The city’s six gaming concessionaires have pledged to the city’s government they will invest MOP118.8 billion (US$14.8 billion) between them over the course of the next 10 years. About 91.5 percent of that amount, i.e., MOP108.7 billion, will be allocated to “exploring overseas customer markets and developing non-gaming projects”.
The ratings agency said the investment commitments were “high but manageable”, as long as Macau’s gross gaming revenue (GGR) “begins recovering this year”.
S&P expects Macau’s mass-market GGR this year to be in the range of 60 percent to 70 percent of 2019 levels, i.e., before the onset of the Covid-19 pandemic. Its latest estimate followed China’s “rapid shift away from its zero-Covid-19 policy stance” in December 2022.
“I think ideally operators will probably want to try to front-load the capex investment. For example, if you are going to add meeting space or build an entertainment centre, you want to get that open as quickly as possible, and spend the capex sooner in the 10-year concession period,” said S&P analyst Melissa Long.
She added: “The opex to programme that space, bring in entertainment or sporting events, or meetings and groups, will come later in the concession period.”
Ms Long said however there was still “a little bit of uncertainty at this point” over when the committed capex will be spent. “Operators haven’t publicly committed to what the plans are and what is the timeframe,” she noted.
Nonetheless, given the “need to design some of these projects and get government approval, the capex is not likely going to be significant in 2023, and probably ramp up in 2024 and 2025,” said Ms Long.
According to S&P, there has been “some indication” from operators that there might be “a fairly even split” between capex and opex regarding the pledged investment across the 10-year period.
MGM China ramp-up
Also speaking at the webinar, S&P analyst Aras Poon said the ratings agency does not expect the impact of the pledged non-gaming investment to be material to the credit metrics of Macau casino firms.
Regarding capex, he added, some of the projects highlighted by the operators are “smaller projects, and likely to be spread across” the licence term.
“So, in terms of cash outflow, we believe it will be spread more evenly over the licence period. We are not expecting a big incremental cash outflow, at least in 2023 or the early part of 2024, which could potentially have an impact on credit metrics,” stated Mr Poon.
In terms of revenue generated by non-gaming assets, Mr Poon said the institution believed that the gaming sector would remain the “key driver” in terms of earnings before interest, taxation, depreciation, and amortisation (EBITDA) and cash flow for the Macau operators.

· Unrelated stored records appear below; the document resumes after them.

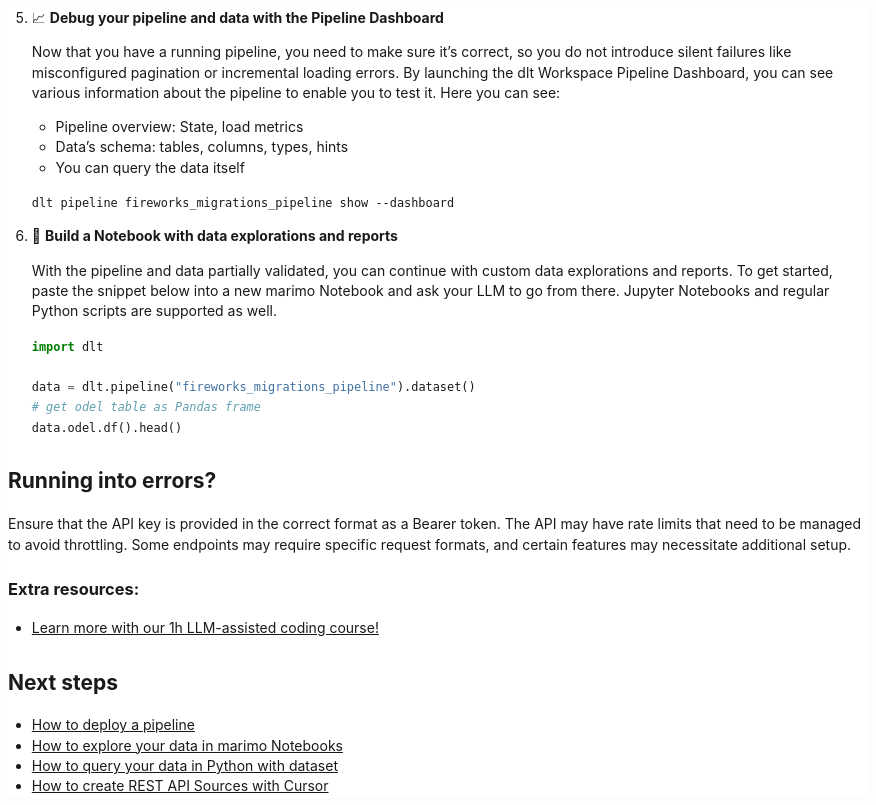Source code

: 5. 📈 **Debug your pipeline and data with the Pipeline Dashboard**

    Now that you have a running pipeline, you need to make sure it’s correct, so you do not introduce silent failures like misconfigured pagination or incremental loading errors. By launching the dlt Workspace Pipeline Dashboard, you can see various information about the pipeline to enable you to test it. Here you can see:
    - Pipeline overview: State, load metrics
    - Data’s schema: tables, columns, types, hints
    - You can query the data itself
    
    ```shell
    dlt pipeline fireworks_migrations_pipeline show --dashboard
    ```
    
6. 🐍 **Build a Notebook with data explorations and reports**

    With the pipeline and data partially validated, you can continue with custom data explorations and reports. To get started, paste the snippet below into a new marimo Notebook and ask your LLM to go from there. Jupyter Notebooks and regular Python scripts are supported as well.

    
    ```python
    import dlt

   data = dlt.pipeline("fireworks_migrations_pipeline").dataset()
   # get odel table as Pandas frame
   data.odel.df().head()
    ```

## Running into errors?

Ensure that the API key is provided in the correct format as a Bearer token. The API may have rate limits that need to be managed to avoid throttling. Some endpoints may require specific request formats, and certain features may necessitate additional setup.

### Extra resources:

- [Learn more with our 1h LLM-assisted coding course!](https://www.youtube.com/watch?v=GGid70rnJuM)

## Next steps

- [How to deploy a pipeline](https://dlthub.com/docs/walkthroughs/deploy-a-pipeline)
- [How to explore your data in marimo Notebooks](https://dlthub.com/docs/general-usage/dataset-access/marimo)
- [How to query your data in Python with dataset](https://dlthub.com/docs/general-usage/dataset-access/dataset)
- [How to create REST API Sources with Cursor](https://dlthub.com/docs/dlt-ecosystem/llm-tooling/cursor-restapi)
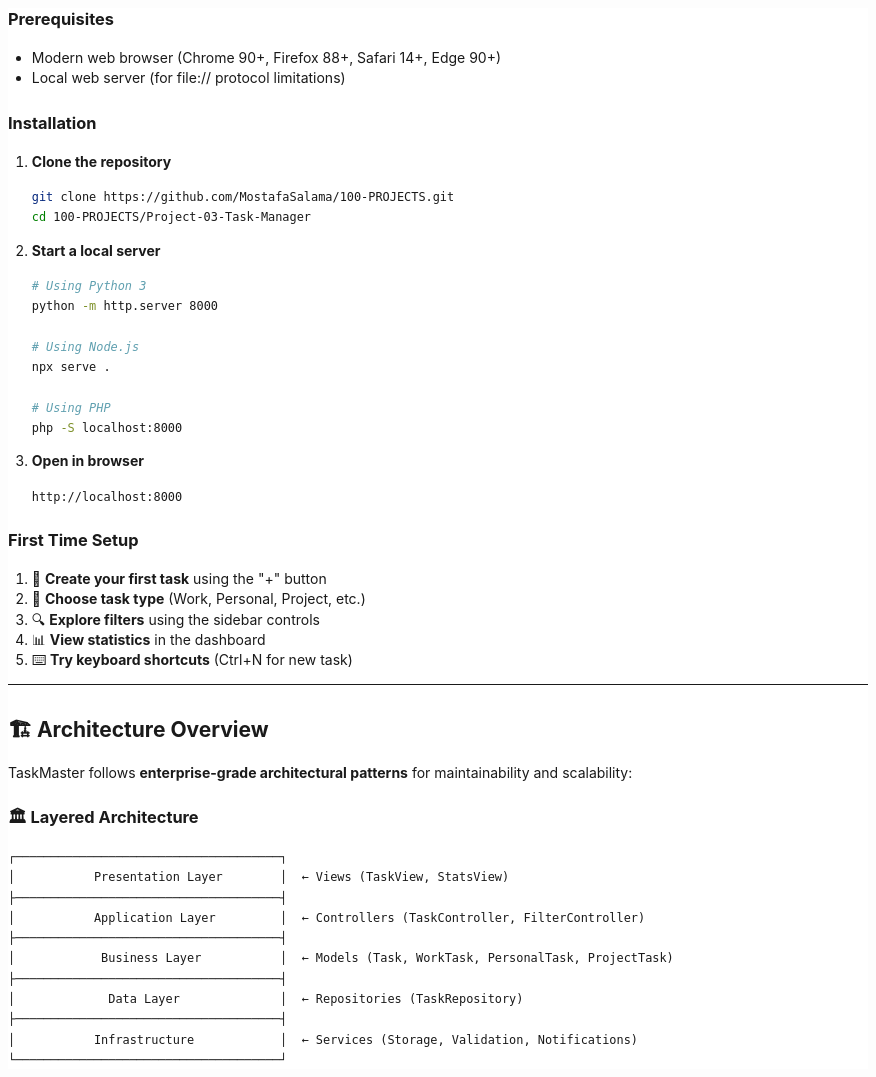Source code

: ### Prerequisites
- Modern web browser (Chrome 90+, Firefox 88+, Safari 14+, Edge 90+)
- Local web server (for file:// protocol limitations)

### Installation

1. **Clone the repository**
   ```bash
   git clone https://github.com/MostafaSalama/100-PROJECTS.git
   cd 100-PROJECTS/Project-03-Task-Manager
   ```

2. **Start a local server**
   ```bash
   # Using Python 3
   python -m http.server 8000
   
   # Using Node.js
   npx serve .
   
   # Using PHP
   php -S localhost:8000
   ```

3. **Open in browser**
   ```
   http://localhost:8000
   ```

### First Time Setup

1. 📝 **Create your first task** using the "+" button
2. 🎯 **Choose task type** (Work, Personal, Project, etc.)
3. 🔍 **Explore filters** using the sidebar controls
4. 📊 **View statistics** in the dashboard
5. ⌨️ **Try keyboard shortcuts** (Ctrl+N for new task)

---

## 🏗️ Architecture Overview

TaskMaster follows **enterprise-grade architectural patterns** for maintainability and scalability:

### 🏛️ **Layered Architecture**

```
┌─────────────────────────────────────┐
│           Presentation Layer        │  ← Views (TaskView, StatsView)
├─────────────────────────────────────┤
│           Application Layer         │  ← Controllers (TaskController, FilterController)
├─────────────────────────────────────┤
│            Business Layer           │  ← Models (Task, WorkTask, PersonalTask, ProjectTask)
├─────────────────────────────────────┤
│             Data Layer              │  ← Repositories (TaskRepository)
├─────────────────────────────────────┤
│           Infrastructure            │  ← Services (Storage, Validation, Notifications)
└─────────────────────────────────────┘
```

“Having more shows and concerts in the short to medium term would not have material incremental contribution to overall revenue,” he added.
In terms of ramping up business, S&P expects MGM China Holdings Ltd’s cash flow to “benefit from a 36-percent increase” in the number of gaming tables allocated to the firm, i.e., additional 200 tables, under its new concession. MGM China has received authorisation to operate a total of 750 gaming tables and 1,700 gaming machines under its new licence, according to a December filing to the Hong Kong bourse.
“Because of that incremental gaming capacity and our expectation that MGM China might be able to take some [market] share, we do expect MGM China’s cash flow could recover close to pre-pandemic levels faster than some of the other operators” in Macau, said Ms Long.
The ratings agency also assumed that revenue at Wynn Macau Ltd will recover at a “slower pace” than the overall market, “given that Wynn had a higher percentage of VIP revenue in its mix before the pandemic,” added the analyst.
The easing of Covid-control measures however should “lower cash burn and support credit metric improvements” in the next 12 months, with Macau operators likely to return to positive EBITDA in the second half of this year, said S&P.
But the institution warned there was still “some uncertainty on how the recovery will unfold, and how consumers will behave, especially as the public health environment is changing”.
“We cannot fully rule out the possibility that restrictions could be reimplemented which could slow down the ramp-up in Macau’s revenue recovery,” noted Ms Long.